PS 2 : l’installation de LibraryFind n’est pas spécialement compliquée, mais parfois, on bute des heures sur une toute petite virgule bien cachée… 

Des chiffres mais pas de lettres


05 Nov

Se demandant qui vient sur le site de la Bu, il installe phpMyVisites sur le serveur, en loucedé pour que le CRI ne le repère pas (je plaisante…). Comme phpMyVisites est un outil particulièrement bien fait, cela lui prend 10 minutes montre en main. Comme phpMyVisites est sous GPL, cela ne lui coûte rien du tout.

Et tout de suite, il commence à avoir de jolies stats sur qui regarde quoi sur le site de la Bu. Il découvre ainsi, sur les quinze premiers jours de stats, et concernant la provenance des utilsateurs du site, ça :

Récapitulatif des pays Nombre
France 14096 (99.1 %)
États-Unis 22 (0.2 %)
Canada 16 (0.1 %)
Belgique 13 (0.1 %)
Suisse 12 (0.1 %)
Inconnu 8 (0.1 %)
Espagne 7 (0.0 %)
Maroc 7 (0.0 %)
Autriche 6 (0.0 %)
Chine 6 (0.0 %)

La question est ici évidemment de savoir si les huit visiteurs dont l’origine est “Inconnu” sont des extra-terrestres ?

Recette : une salle Internet libre-accès dans ta bibliothèque pour pas grand chose (2)


10 Oct

Une autre possibilité si l’on tient au réseau par fil : monter un ensemble serveur/terminaux en utilisant de “vieilles” machines comme terminaux, le tout évidemment sous GNU/Linux.
Dans le bahut où j’ai donc sévi jadis, après mon départ, les surveillants gravement contaminés par GNU/Linux ont remplacé la solution initiale PC de récup sous GNU/Linux + wifi par une solution serveur/terminaux (LTSP – Linux Terminal Server Project – pour ne pas la nommer).

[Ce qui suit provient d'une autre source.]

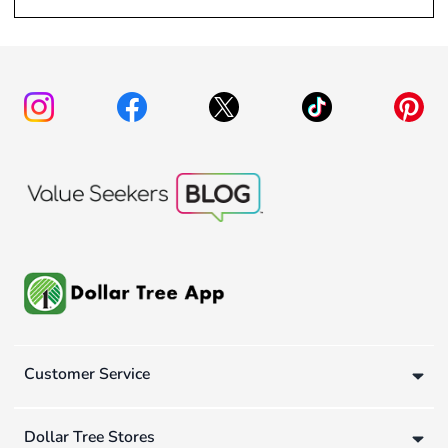
Customer Service
Dollar Tree Stores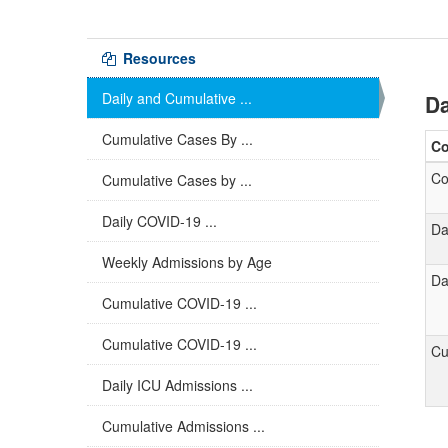
Resources
Daily and Cumulative ...
Da
Cumulative Cases By ...
C
Co
Cumulative Cases by ...
Daily COVID-19 ...
Da
Weekly Admissions by Age
Da
Cumulative COVID-19 ...
Cumulative COVID-19 ...
Cu
Daily ICU Admissions ...
Cumulative Admissions ...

Le serveur actuellement utilisé, très largement dimensionné, est un Athlon 64 X2 Dual Core 4000, avec 2Go de RAM (pour info, avec 20 sessions de terminaux simultanées, le processeur du serveur est à 25 % et l’on ne consomme que 400 Mo de RAM). Les terminaux sont des PII ou PIII (si si…) avec une carte réseau 100 Mbps (il faut ça quand même mais ça va pas vous ruiner).

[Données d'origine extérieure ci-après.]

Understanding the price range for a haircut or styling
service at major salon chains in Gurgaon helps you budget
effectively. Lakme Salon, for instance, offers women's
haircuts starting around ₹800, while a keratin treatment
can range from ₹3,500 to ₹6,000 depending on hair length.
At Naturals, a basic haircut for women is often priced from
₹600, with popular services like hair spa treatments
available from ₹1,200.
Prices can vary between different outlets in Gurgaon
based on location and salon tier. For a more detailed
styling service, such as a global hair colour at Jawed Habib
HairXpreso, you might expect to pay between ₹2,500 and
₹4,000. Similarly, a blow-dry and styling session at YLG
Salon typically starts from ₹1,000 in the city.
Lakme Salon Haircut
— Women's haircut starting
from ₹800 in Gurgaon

Si la carte réseau permet le boot réseau, alors le disque dur ne sert plus à rien et le boot se fait vers le serveur direct. Dans le cas contraire, on utilise une disquette avec etherboot dessus, qui crée une partition de 5 Mo sur le disque, avec le driver de la carte réseau, et de quoi aller chercher le noyau linux sur le serveur.

Voilà. Coût : un peu de cable, un switch, un serveur un peu péchu (quoi que), quelques cartes réseau 100 Mbps, de “vieux” PC, la distribution GNU/Linux qui va bien, LTSP et l’on surfe les cheveux au vent en pleine Bu…

PS : merci à Julien B. et Jérôme C. pour les précisions techniques que je recopie allégrement.